Es sollte ein Trost sein für die Franzosen, die schwankten zwischen ungläubigem Kopfschütteln und Stoßseufzern. Einerseits waren die Schäden riesig; andererseits fehlte nicht viel, dass eine der wichtigsten Kirchen der Welt rettungslos verloren gewesen wäre. Doch offenbar hat die Pariser Feuerwehr an jenem 15. April 2019, vor einem halben Jahr, das allermeiste richtig gemacht. Rund 400 Einsatzkräfte kämpften wie die Löwen.
Renovierung nach dem "letzten bekannten Zustand"
Die Schadensaufnahme: der mittelalterliche Dachstuhl, die originale Eichenkonstruktion aus dem 13. Jahrhundert - verloren. Teile der Gewölbekuppeln: eingestürzt. Eines der ersten Opfer war der 96 Meter hohe hölzerne Vierungsturm aus dem 19. Jahrhundert. Er brach unter den Flammen und dem Stöhnen der Bevölkerung am Seine-Ufer in sich zusammen. Temperaturen von bis zu 1.000 Grad, Rauch, aber auch Löschwasser fügten dem Mauerwerk schwerste Schäden zu. Dazu kommt eine immense Bleikonzentration in und um die Kirche, Hinterlassenschaft der geschmolzenen Dächer. Dieses Gesundheitsrisiko besorgt vor allem die Anwohner, aber natürlich auch Arbeiter und Restauratoren.

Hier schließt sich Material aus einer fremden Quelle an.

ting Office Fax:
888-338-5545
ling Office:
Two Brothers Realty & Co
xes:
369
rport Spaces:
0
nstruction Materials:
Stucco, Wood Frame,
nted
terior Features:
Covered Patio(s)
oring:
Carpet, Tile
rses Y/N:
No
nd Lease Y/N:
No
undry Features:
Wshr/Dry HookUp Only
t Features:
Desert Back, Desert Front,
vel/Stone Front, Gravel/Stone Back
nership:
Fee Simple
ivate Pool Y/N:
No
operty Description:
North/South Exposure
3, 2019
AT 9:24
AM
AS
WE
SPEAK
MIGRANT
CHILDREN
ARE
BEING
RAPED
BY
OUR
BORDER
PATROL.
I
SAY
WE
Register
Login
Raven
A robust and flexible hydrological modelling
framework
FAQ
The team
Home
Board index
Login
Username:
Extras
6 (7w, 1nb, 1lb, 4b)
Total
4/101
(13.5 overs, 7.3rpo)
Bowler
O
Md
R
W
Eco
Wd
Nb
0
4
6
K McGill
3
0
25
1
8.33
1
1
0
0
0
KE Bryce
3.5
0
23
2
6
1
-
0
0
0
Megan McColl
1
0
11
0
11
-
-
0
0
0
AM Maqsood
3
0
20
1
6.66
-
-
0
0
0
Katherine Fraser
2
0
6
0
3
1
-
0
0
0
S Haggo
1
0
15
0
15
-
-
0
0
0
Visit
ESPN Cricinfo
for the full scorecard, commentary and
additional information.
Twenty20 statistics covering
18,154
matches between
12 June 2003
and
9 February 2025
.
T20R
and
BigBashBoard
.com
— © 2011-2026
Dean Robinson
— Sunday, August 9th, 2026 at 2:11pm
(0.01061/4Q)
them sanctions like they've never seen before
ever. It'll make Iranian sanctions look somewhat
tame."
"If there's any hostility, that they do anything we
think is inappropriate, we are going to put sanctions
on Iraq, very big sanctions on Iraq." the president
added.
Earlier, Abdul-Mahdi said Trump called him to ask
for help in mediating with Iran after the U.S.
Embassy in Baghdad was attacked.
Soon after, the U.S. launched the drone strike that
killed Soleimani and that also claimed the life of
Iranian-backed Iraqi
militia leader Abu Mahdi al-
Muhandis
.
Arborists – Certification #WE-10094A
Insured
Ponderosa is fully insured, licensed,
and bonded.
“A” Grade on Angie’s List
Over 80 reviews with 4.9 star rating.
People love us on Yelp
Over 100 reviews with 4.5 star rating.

In die anfangs hitzig geführte Debatte um Tempo und Stil des Wiederaufbaus ist zuletzt scheinbar etwas mehr Ruhe und Besonnenheit eingekehrt. Auch von dem forschen Ex-General Jean-Louis Georgelin, den Präsident Macron aus dem Ruhestand geholt und zu seinem Feldmarschall für den Wiederaufbau ernannt hatte, sind zuletzt keine markigen Töne mehr zu hören wie etwa, einem französischen General sei "nichts unmöglich".
Auch ein Architektenwettbewerb hatte für einige Furore gesorgt, befeuert auch durch Macrons Appelle für einen "erfinderischen" Wiederaufbau "zwischen Tradition und Moderne" und einen "respektvollen Wagemut". Was es da nicht alles an Vorschlägen gab: ein gläsernes Dach wie beim Berliner Reichstag von Sir Norman Foster; ein riesiges Treibhaus, vielleicht zur Tomatenzucht. Und ein schwedisches Büro will gar ein Schwimmbad auf dem Dach von Notre-Dame errichten.
Natürlich: Die Pariser haben wenig Scheu vor krassen Entwürfen; das Centre Pompidou, der Eiffelturm, der Arc de Triomphe, die Glaspyramide am Louvre oder Sacre-Coeur auf dem Montmartre zeugen davon. Doch Frankreichs Senat baute in das Wiederaufbau-Gesetz einen Zusatz ein, demgemäß die Renovierung nach dem "letzten bekannten Zustand" erfolgen solle. Mittlerweile scheinen eher die Rufe der Denkmalpfleger um Chefarchitekt Philippe Villeneuve durchzudringen: nach einer gründlichen Bestandsaufnahme und Sicherung statt eines hektischen Aktionismus; aber auch nach einer originalgetreuen Rekonstruktion statt modernistischer Experimente.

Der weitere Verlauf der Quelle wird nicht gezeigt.